WHAT IS NEEDED: Would you please restate the data exactly as it stands, apart from the pictures?

DATA SEGMENT:

================================

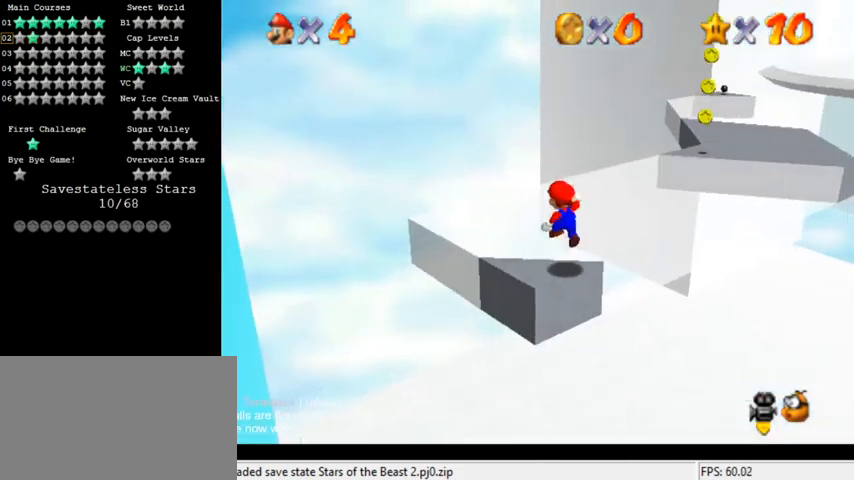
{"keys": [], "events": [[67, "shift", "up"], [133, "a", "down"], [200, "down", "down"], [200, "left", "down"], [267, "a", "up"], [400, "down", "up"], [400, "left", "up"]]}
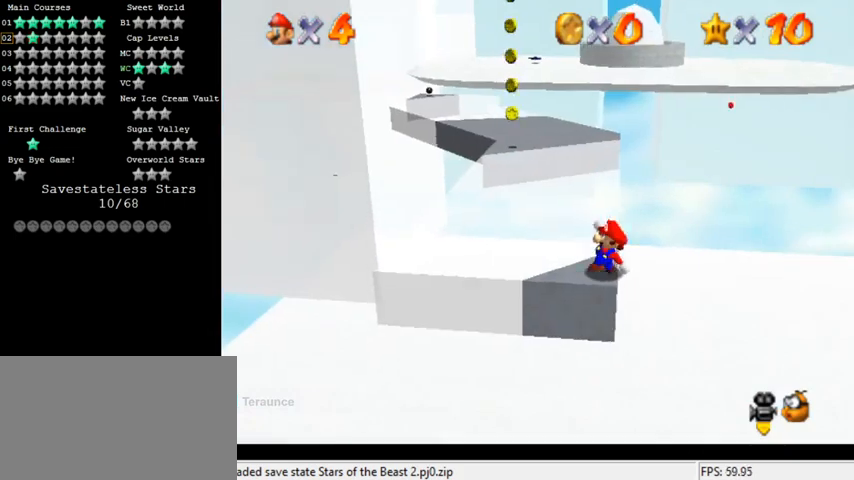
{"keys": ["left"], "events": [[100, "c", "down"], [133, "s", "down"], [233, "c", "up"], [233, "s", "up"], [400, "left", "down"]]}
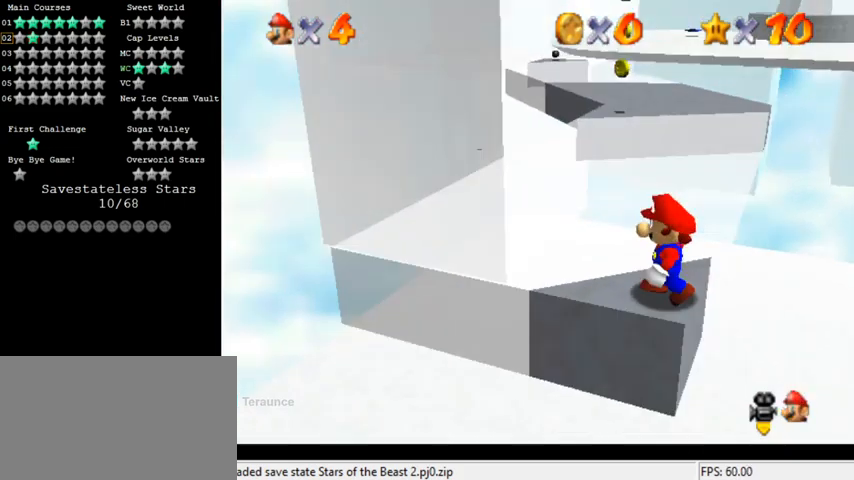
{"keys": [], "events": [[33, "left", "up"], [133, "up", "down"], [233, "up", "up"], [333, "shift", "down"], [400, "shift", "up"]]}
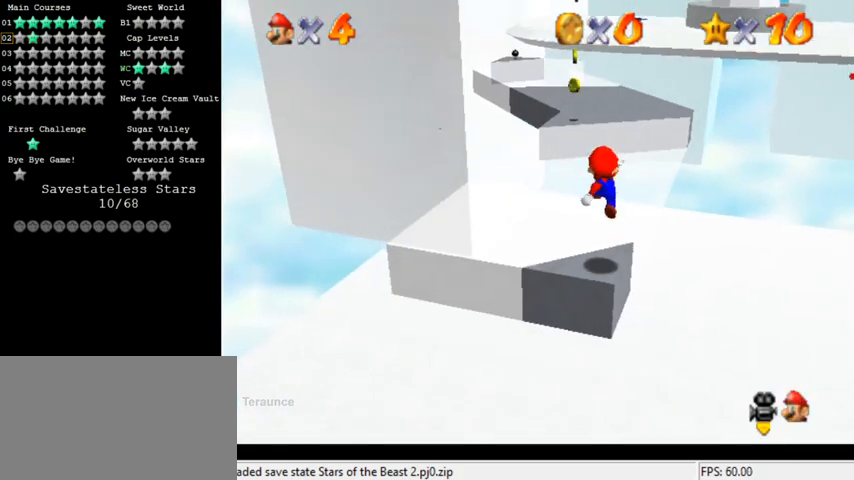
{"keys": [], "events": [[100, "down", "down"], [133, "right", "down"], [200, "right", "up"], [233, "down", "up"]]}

================================

OUTPUT:
{"keys": [], "events": [[67, "shift", "up"], [133, "a", "down"], [200, "down", "down"], [200, "left", "down"], [267, "a", "up"], [400, "down", "up"], [400, "left", "up"]]}
{"keys": ["left"], "events": [[100, "c", "down"], [133, "s", "down"], [233, "c", "up"], [233, "s", "up"], [400, "left", "down"]]}
{"keys": [], "events": [[33, "left", "up"], [133, "up", "down"], [233, "up", "up"], [333, "shift", "down"], [400, "shift", "up"]]}
{"keys": [], "events": [[100, "down", "down"], [133, "right", "down"], [200, "right", "up"], [233, "down", "up"]]}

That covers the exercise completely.